Domingo, 13 de febrero de 2005 | Hoy
PEDIDO DE REEDICIóN
Por Juan Sasturain
Copi ya no es lo que era treinta, cuarenta años atrás: un fantasma. El incali-inclasificable dejó de ser hace décadas un raro inhallable, el argentino marginal en todos los sentidos imaginables. Incluso los editoriales. Con el tiempo, sus novelas y cuentos –ya fueran escritos en francés o en argentino– se difundieron largamente sobre todo en las ediciones de Anagrama; nunca fueron un éxito de ventas pero, más o menos accesibles y reeditados a las cansadas, ahí están. Se han puesto algunas de sus obras también –el aspecto más reconocido de su trabajo– e incluso desde el ensayo que le dedicó Aira ha habido varias aproximaciones críticas a su obra. Interesa cada vez más.
Sin embargo, hay toda una zona de la producción de Copi que, pese a ser muy extensa y la primera modalidad expresiva con la que se dio a conocer, ha quedado relegada, prácticamente oculta: la obra gráfica, las historietas de Copi.

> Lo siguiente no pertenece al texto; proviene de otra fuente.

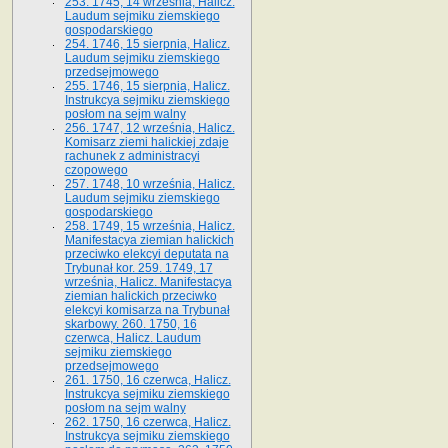
253. 1745, 14 września, Halicz.
Laudum sejmiku ziemskiego
gospodarskiego
254. 1746, 15 sierpnia, Halicz.
Laudum sejmiku ziemskiego
przedsejmowego
255. 1746, 15 sierpnia, Halicz.
Instrukcya sejmiku ziemskiego
posłom na sejm walny
256. 1747, 12 września, Halicz.
Komisarz ziemi halickiej zdaje
rachunek z administracyi
czopowego
257. 1748, 10 września, Halicz.
Laudum sejmiku ziemskiego
gospodarskiego
258. 1749, 15 września, Halicz.
Manifestacya ziemian halickich
przeciwko elekcyi deputata na
Trybunał kor. 259. 1749, 17
września, Halicz. Manifestacya
ziemian halickich przeciwko
elekcyi komisarza na Trybunał
skarbowy. 260. 1750, 16
czerwca, Halicz. Laudum
sejmiku ziemskiego
przedsejmowego
261. 1750, 16 czerwca, Halicz.
Instrukcya sejmiku ziemskiego
posłom na sejm walny
262. 1750, 16 czerwca, Halicz.
Instrukcya sejmiku ziemskiego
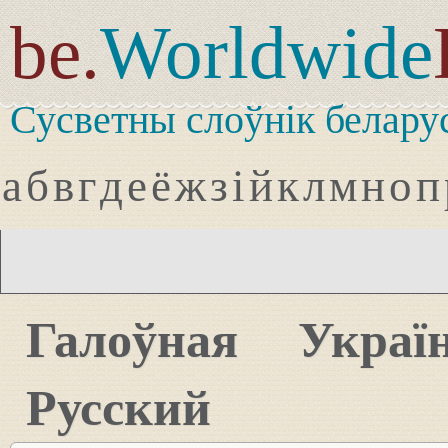
be.
Worldwide
Сусветны слоўнік белару
а
б
в
г
д
е
ё
ж
з
і
й
к
л
м
н
о
п
Галоўная
Украї
Русский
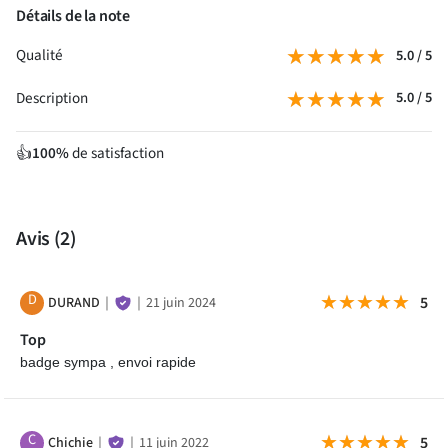
Détails de la note
★★★★★
★★★★★
Qualité
5.0 / 5
★★★★★
★★★★★
Description
5.0 / 5
100%
de satisfaction
👍
Avis
(2)
D
★★★★★
★★★★★
5
DURAND
｜
｜
21 juin 2024
Top
badge sympa , envoi rapide
C
★★★★★
★★★★★
5
Chichie
｜
｜
11 juin 2022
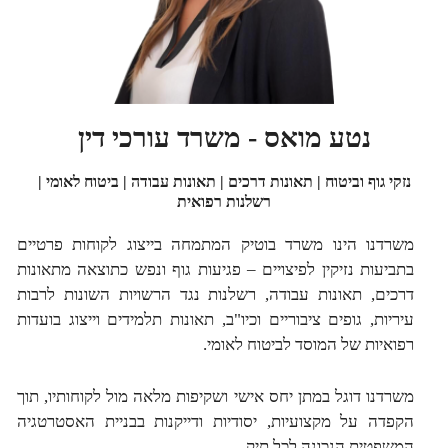
נטע מואס - משרד עורכי דין
נזקי גוף וביטוח | תאונות דרכים | תאונות עבודה | ביטוח לאומי |
רשלנות רפואית
משרדנו הינו משרד בוטיק המתמחה בייצוג לקוחות פרטיים
בתביעות נזיקין לפיצויים – פגיעות גוף ונפש כתוצאה מתאונות
דרכים, תאונות עבודה, רשלנות נגד הרשויות השונות לרבות
עיריות, גופים ציבוריים וכיו"ב, תאונות תלמידים וייצוג בועדות
רפואיות של המוסד לביטוח לאומי.
משרדנו דוגל במתן יחס אישי ושקיפות מלאה מול לקוחותיו, תוך
הקפדה על מקצועיות, יסודיות ודייקנות בבניית האסטרטגיה
המשפטית הנכונה לכל תיק.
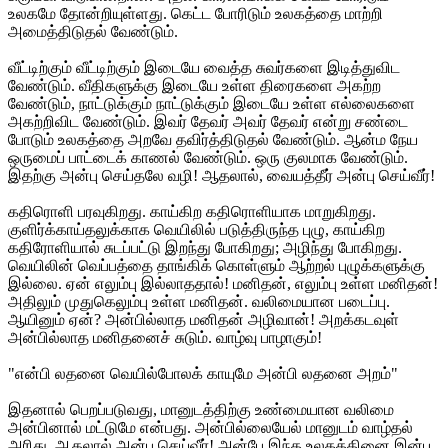
உலகமே தோன்றியுள்ளது. கெட்ட போரிடும் உலகத்தை மாற்றி
அமைத்திடுதல் வேண்டும்.
வீட்டிற்கும் வீட்டிற்கும் இடையே வைத்த சுவர்களை இடித்துவிட
வேண்டும். வீதிகளுக்கு இடையே உள்ள திரைகளை அகற்ற
வேண்டும், நாட்டுக்கும் நாட்டுக்கும் இடையே உள்ள எல்லைகளை
அகற்றிவிட வேண்டும். இவர் தேவர் அவர் தேவர் என்று சண்டை
போடும் உலகத்தை அறவே தவிர்த்திடுதல் வேண்டும். ஆன்ம நேய
ஒருமைப் பாட்டைக் காணல் வேண்டும். ஒரு குலமாக வேண்டும்.
இதற்கு அன்பு செய்தலே வழி! ஆதலால், வையத்தீர் அன்பு செய்வீர்!
கதிரொளி பரவுகிறது. காய்கிற கதிரொளியாக மாறுகிறது.
குளிர்க்காய்தலுக்காக வெயிலில் படுத்திருந்த புழு, காய்கிற
கதிரோளியால் சுடப்பட்டு இறந்து போகிறது; அழிந்து போகிறது.
வெயிலின் வெப்பத்தை தாங்கிக் கொள்ளும் ஆற்றல் புழுக்களுக்கு
இல்லை. ஏன் எலும்பு இல்லாததால்! மனிதன், எலும்பு உள்ள மனிதன்!
அதிலும் முதுகெலும்பு உள்ள மனிதன். வலிமையான படைப்பு.
ஆயினும் ஏன்? அன்பில்லாத மனிதன் அழிவான்! அறக்கடவுள்
அன்பில்லாத மனிதனைச் சுடும். வாழ்வு பாழாகும்!
"என்பி லதனை வெயில்போலக் காயுமே அன்பி லதனை அறம்"
இதனால் பெறப்படுவது, மானுடத்திற்கு உண்மையான வலிமை
அன்பினால் மட்டுமே என்பது. அன்பில்லையேல் மானுடம் வாழ்தல்
அரிது. ஆதலால் அன்பு செய்வீர்! அன்பே இந்த உலகத்தினை இன்ப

Es sabido que cuando el jovencísimo Raúl Taborda se fue a París, a principios de los ‘60, lo que hacía y sabía era dibujar. En Tía Vicenta, en Cuatro Patas, en diferentes lugares ya mostraba sus extrañas cosas: nenas con moño y de lágrima única, gallinas, secuencias mudas y rarísimas. Allá ganó enseguida y su señora gorda sentada en diálogos homeopáticos con el sensible pollo a pie lo hicieron famoso en Le Nouvel Observateur y luego difundido en toda Europa. El inquieto Jorge Alvarez editó una selección en Los pollos no tienen sillas a fines de los ‘60 y Nueva Frontera de España un par de volúmenes más de maravillosas historietas largas en la década siguiente: Mamá, ¿por qué yo no tengo banana?, Las viejas putas y acaso algún otro. Después, nunca más en libro. Ya sería hora de hacerles lugar a las historietas de Copi: porque la gorda espera sentada, pero el pollo, pobre, sigue parado ahí.